■ **Task description**: Which lines of the entries contain the string "register"? Copy each of them.

■ **Task inputs**:

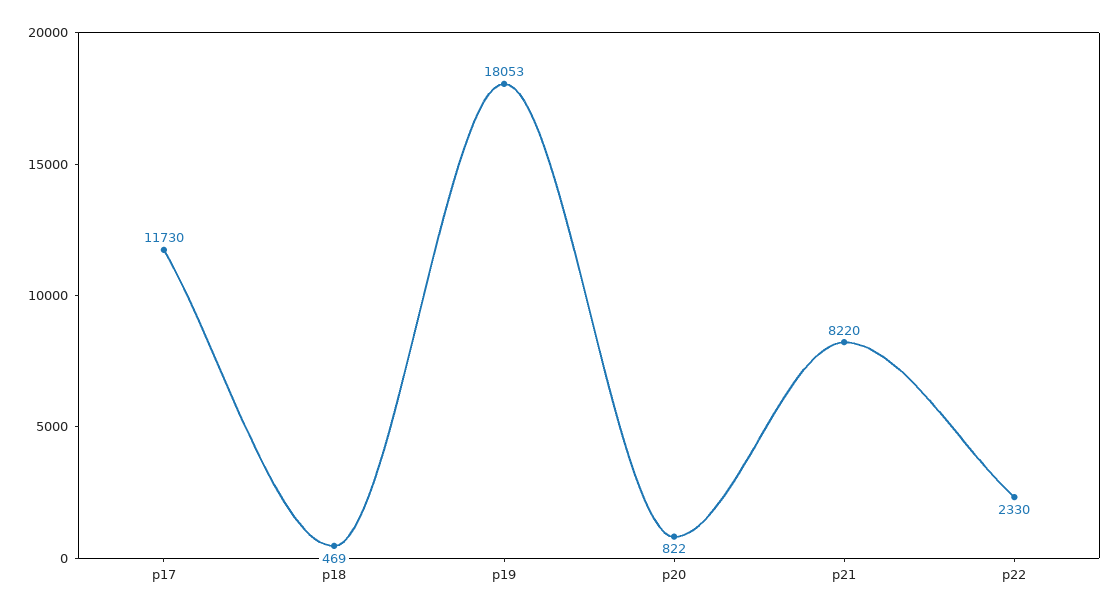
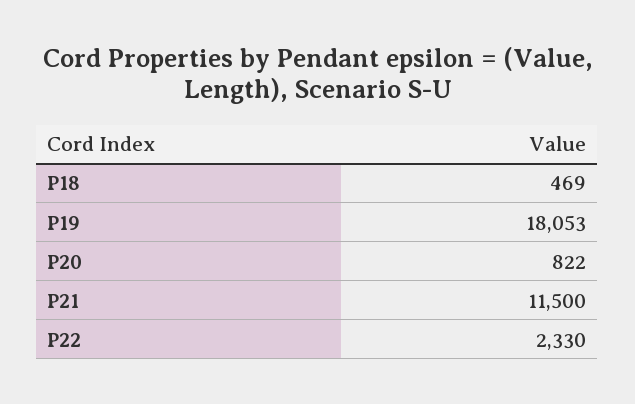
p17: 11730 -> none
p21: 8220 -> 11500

---

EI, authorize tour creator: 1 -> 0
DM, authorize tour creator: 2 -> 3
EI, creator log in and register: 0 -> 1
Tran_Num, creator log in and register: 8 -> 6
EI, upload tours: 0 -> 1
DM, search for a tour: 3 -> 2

==

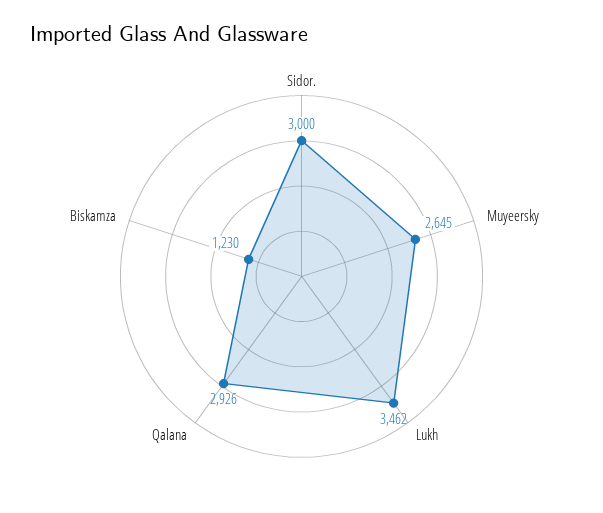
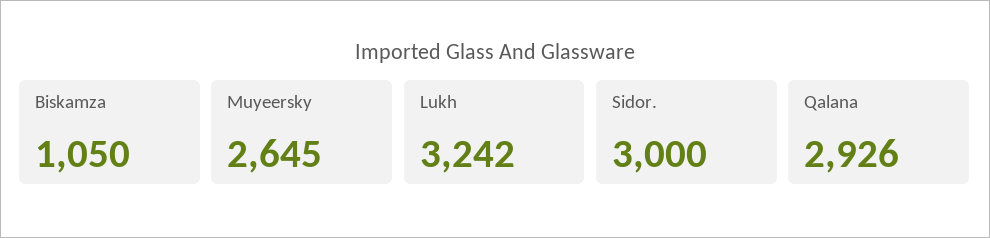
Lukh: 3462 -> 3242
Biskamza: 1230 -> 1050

■ **Written answer**:
EI, creator log in and register: 0 -> 1
Tran_Num, creator log in and register: 8 -> 6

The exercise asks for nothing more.